» **Information supplied**
━━━

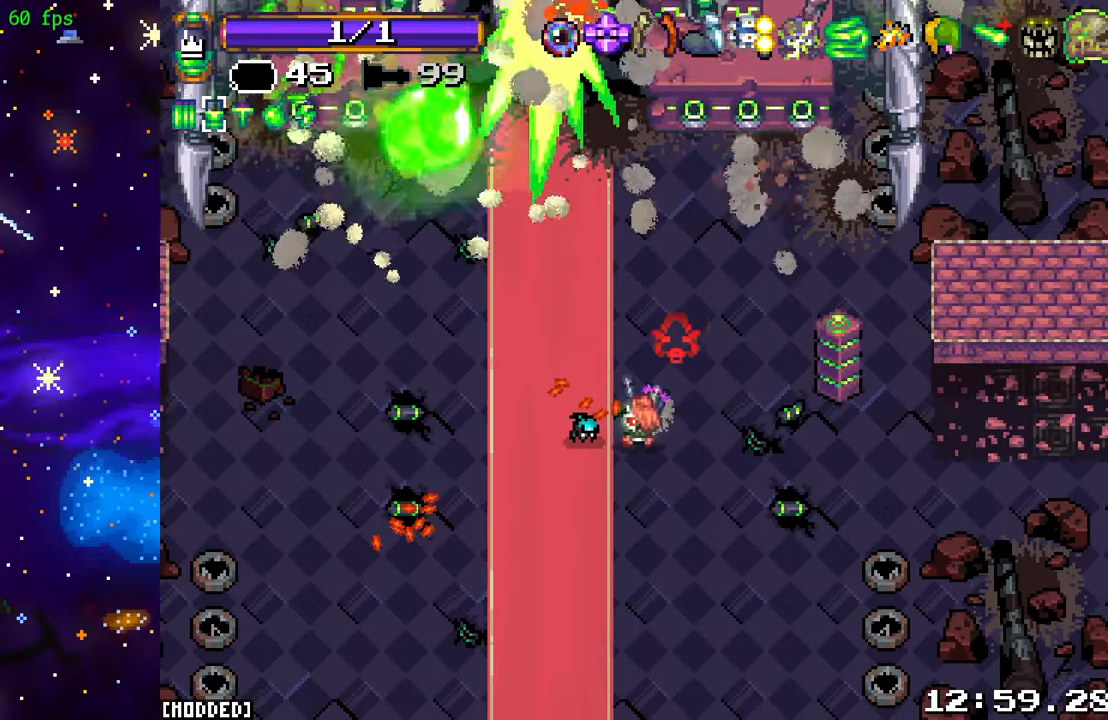
{"buttons": [], "left_stick": "center", "right_stick": "center", "events": []}
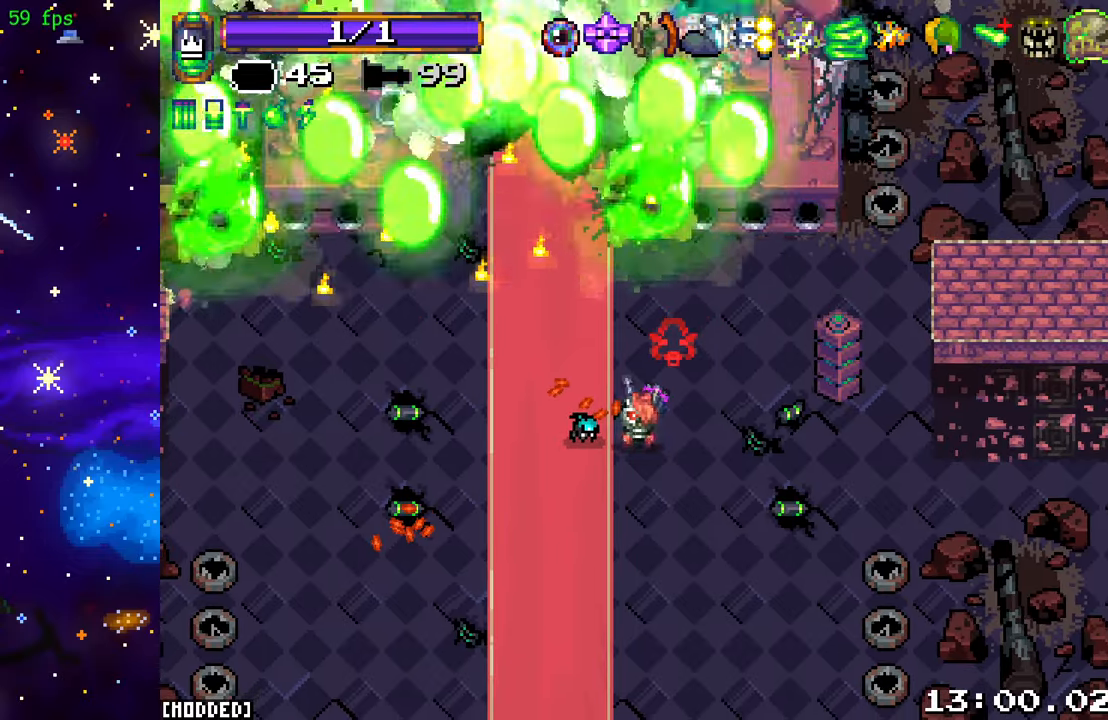
{"buttons": [], "left_stick": "up", "right_stick": "center", "events": [[50, "left_stick", "up"]]}
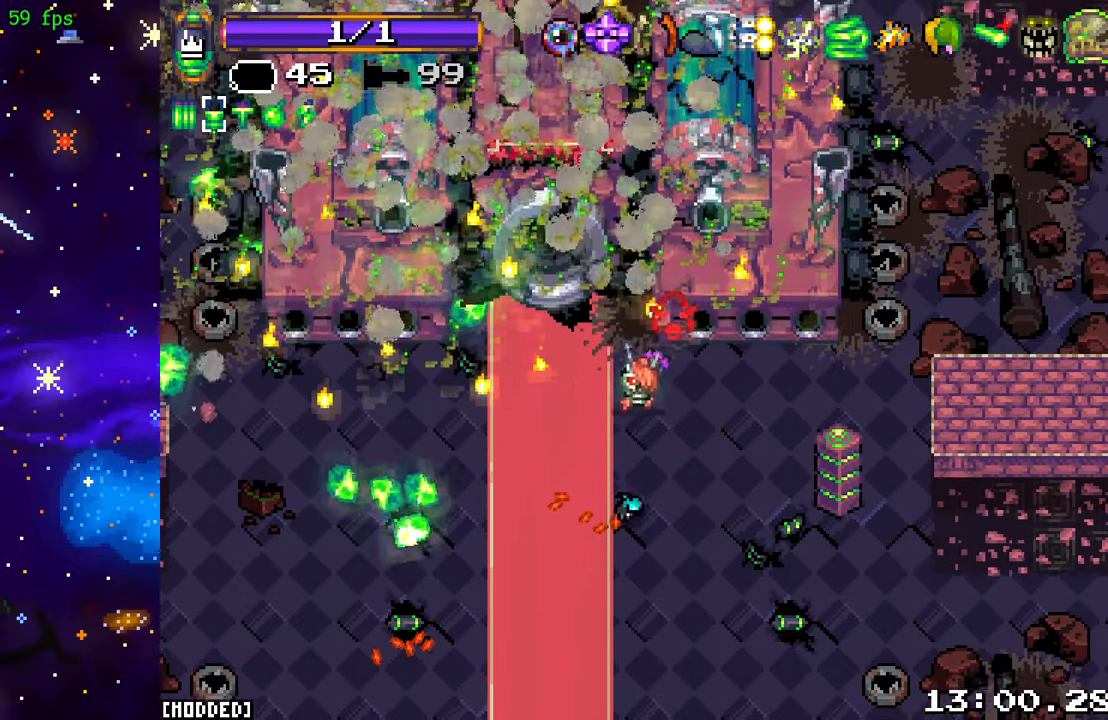
{"buttons": [], "left_stick": "right", "right_stick": "left", "events": [[450, "right_stick", "left"], [500, "left_stick", "right"]]}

━━━

» **Instructions for the task**
The material above is to be output exactly, with each picture left out.

» **Response to this exercise**
{"buttons": [], "left_stick": "center", "right_stick": "center", "events": []}
{"buttons": [], "left_stick": "up", "right_stick": "center", "events": [[50, "left_stick", "up"]]}
{"buttons": [], "left_stick": "right", "right_stick": "left", "events": [[450, "right_stick", "left"], [500, "left_stick", "right"]]}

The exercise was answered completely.